Trovon Reed

USC Trojans
- Title: Cornerbacks coach

Personal information
- Born: December 30, 1990 (age 35) Thibodaux, Louisiana, U.S.
- Listed height: 6 ft 0 in (1.83 m)
- Listed weight: 191 lb (87 kg)

Career information
- High school: Thibodaux
- College: Auburn
- NFL draft: 2015: undrafted

Career history

Playing
- Seattle Seahawks (2015)*; St. Louis Rams (2015)*; Miami Dolphins (2015)*; Seattle Seahawks (2015–2016)*; San Diego Chargers (2016); Seattle Seahawks (2017)*; San Francisco 49ers (2017–2018)*; Seattle Seahawks (2018)*; Birmingham Iron (2019); St. Louis BattleHawks (2020)*; Tampa Bay Vipers (2020); St. Louis BattleHawks (2020);
- * Offseason or practice squad member only

Coaching
- Auburn (2021) Player relations coordinator; Auburn (2022–2023) Director of football & player relations; UCF (2024) Cornerbacks coach; USC (2025–present) Cornerbacks coach;

Career NFL statistics
- Total tackles: 14
- Pass deflections: 3
- Interceptions: 2
- Stats at Pro Football Reference

= Trovon Reed =

American football player (born 1990)

Trovon Reed (born December 30, 1990) is an American former professional football cornerback who is currently the cornerbacks coach for the USC Trojans. Reed spent time playing for several teams in the National Football League (NFL). He also played college football at Auburn.

==Early life==
Reed attended Thibodaux High School in Thibodaux, Louisiana where he graduated in 2010.

==College career==
Coming out of high school, Reed committed to play football at Auburn University. Reed played games in five different years, spending the first four years at wide receiver and switched to cornerback for his senior season. Reed used a medical redshirt his freshman season due to a knee injury. Reed was eligible for a medical redshirt due to only playing in one game that season. Reed finished his career with 14 total tackles and 3 interceptions.

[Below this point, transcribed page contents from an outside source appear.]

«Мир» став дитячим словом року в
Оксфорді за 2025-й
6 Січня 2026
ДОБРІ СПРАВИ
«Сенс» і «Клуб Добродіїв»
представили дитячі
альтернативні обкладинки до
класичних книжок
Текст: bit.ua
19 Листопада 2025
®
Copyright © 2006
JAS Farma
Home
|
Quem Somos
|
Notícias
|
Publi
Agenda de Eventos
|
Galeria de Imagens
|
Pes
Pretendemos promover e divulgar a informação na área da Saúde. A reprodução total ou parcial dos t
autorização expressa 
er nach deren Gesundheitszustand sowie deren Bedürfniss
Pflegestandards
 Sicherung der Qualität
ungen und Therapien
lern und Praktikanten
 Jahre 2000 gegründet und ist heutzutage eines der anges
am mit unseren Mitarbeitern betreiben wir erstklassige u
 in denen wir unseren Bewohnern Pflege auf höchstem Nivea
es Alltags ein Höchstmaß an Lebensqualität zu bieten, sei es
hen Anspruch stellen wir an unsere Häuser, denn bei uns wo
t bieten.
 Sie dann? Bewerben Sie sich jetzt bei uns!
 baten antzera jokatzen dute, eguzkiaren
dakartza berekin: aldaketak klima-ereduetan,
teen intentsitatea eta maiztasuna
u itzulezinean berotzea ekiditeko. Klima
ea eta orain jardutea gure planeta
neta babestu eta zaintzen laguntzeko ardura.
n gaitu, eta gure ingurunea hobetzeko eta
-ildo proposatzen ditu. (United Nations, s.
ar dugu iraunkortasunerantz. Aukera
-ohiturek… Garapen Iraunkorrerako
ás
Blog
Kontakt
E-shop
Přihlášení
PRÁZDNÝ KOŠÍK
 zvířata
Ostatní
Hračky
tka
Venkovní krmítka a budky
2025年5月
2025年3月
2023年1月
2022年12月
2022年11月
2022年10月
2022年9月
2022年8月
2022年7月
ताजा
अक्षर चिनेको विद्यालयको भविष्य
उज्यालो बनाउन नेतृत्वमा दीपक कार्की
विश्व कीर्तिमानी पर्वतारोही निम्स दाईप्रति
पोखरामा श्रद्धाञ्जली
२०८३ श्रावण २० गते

Reed is a 2x SEC Champion (2010, 2013) and a 1x National Champion (2010).

==Professional career==

===Seattle Seahawks===
On May 2, 2015, after going undrafted, Reed signed an undrafted free agent deal with the Seattle Seahawks.

===St. Louis Rams===
On August 4, 2015, Reed signed with the St. Louis Rams replacing Devon Wylie on the 90 man roster. On September 5, 2015, Reed was waived from the Rams roster as they trimmed their roster down to 53 players. The following day the Rams signed Reed to their practice squad. On September 15, 2015, Reed was released from the Rams' practice squad.

===Miami Dolphins===
On October 20, 2015, Reed was signed to the Miami Dolphins' practice squad. On November 2, 2015, the Dolphins cut Reed from their practice squad.

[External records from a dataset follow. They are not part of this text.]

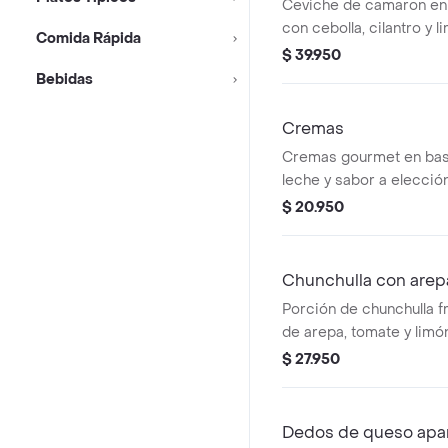
Ceviche de camaron en
con cebolla, cilantro y
Comida Rápida
de galletas saladas.
$ 39.950
Bebidas
Cremas
Cremas gourmet en bas
leche y sabor a elecci
galletas saladas.
$ 20.950
Chunchulla con arep
Porción de chunchulla 
de arepa, tomate y limó
$ 27.950
Dedos de queso ap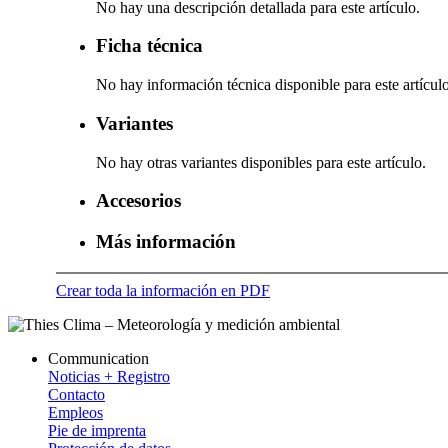
No hay una descripción detallada para este artículo.
Ficha técnica
No hay información técnica disponible para este artículo
Variantes
No hay otras variantes disponibles para este artículo.
Accesorios
Más información
Crear toda la información en PDF
Communication
Noticias + Registro
Contacto
Empleos
Pie de imprenta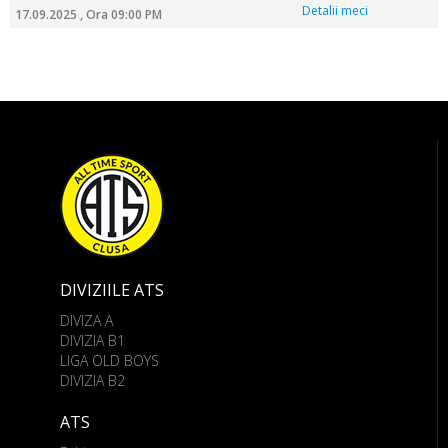
Detalii meci
17.09.2025 , Ora 09:00 PM
DIVIZIILE ATS
DIVIZA A
DIVIZIA B1
LIGA OLD BOYS
DIVIZIA B2
ATS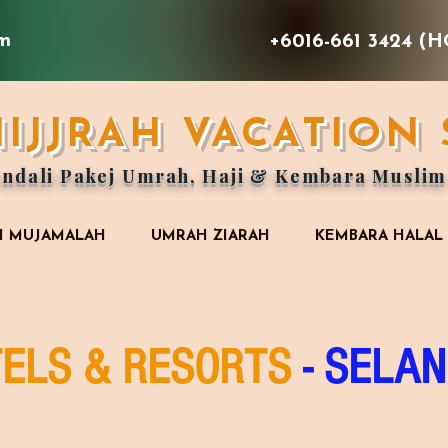
om
+6016-661 3424 (H
HIJJRAH VACATION
ndali Pakej Umrah, Haji & Kembara Muslim
I MUJAMALAH
UMRAH ZIARAH
KEMBARA HALAL
ELS & RESORTS
-
SELAN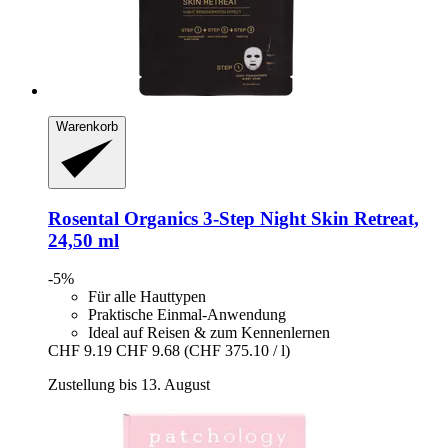
Warenkorb
Rosental Organics
3-​Step Night Skin Retreat,
24,50 ml
-5%
Für alle Hauttypen
Praktische Einmal-Anwendung
Ideal auf Reisen & zum Kennenlernen
CHF 9.19
CHF 9.68
(CHF 375.10 / l)
Zustellung bis 13. August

===Seattle Seahawks (second stint)===
On November 17, 2015, Reed was signed to the Seattle Seahawks' practice squad. On January 18, 2016, Reed signed a futures contract with the Seattle Seahawks.
On August 30, 2016, he was waived/injured by the Seahawks and placed on injured reserve. On September 3, 2016, he was released from the Seahawks' injured reserve.

===San Diego Chargers===
On October 26, 2016, Reed was signed to the Chargers' practice squad. He was promoted to the active roster on November 22, 2016. In Week 14 against the Carolina Panthers, Reed recorded an 100-yard interception off of Cam Newton. He was waived on September 2, 2017.

===Seattle Seahawks (third stint)===
On November 14, 2017, Reed was again signed to the Seattle Seahawks' practice squad. He was released on December 12, 2017.

===San Francisco 49ers===
On December 20, 2017, Reed was signed to the San Francisco 49ers practice squad. He signed a reserve/future contract with the 49ers on January 2, 2018. He was waived on June 4, 2018.

===Seattle Seahawks (fourth stint)===
On July 27, 2018, Reed signed with the Seattle Seahawks. He was waived on September 1, 2018.

===Birmingham Iron===
In 2019, Reed joined the Birmingham Iron of the Alliance of American Football. He was placed on injured reserve on March 28, 2019. The league ceased operations in April 2019.

===St. Louis BattleHawks===
In October 2019, Reed was selected by the St. Louis BattleHawks as part of the 2020 XFL draft. He was placed on injured reserve before the start of the season on January 21, 2020. He was waived by the BattleHawks and claimed by the Tampa Bay Vipers on February 27, 2020, and traded back to the BattleHawks the next day in exchange for defensive tackle Kellen Soulek. He had his contract terminated when the league suspended operations on April 10, 2020.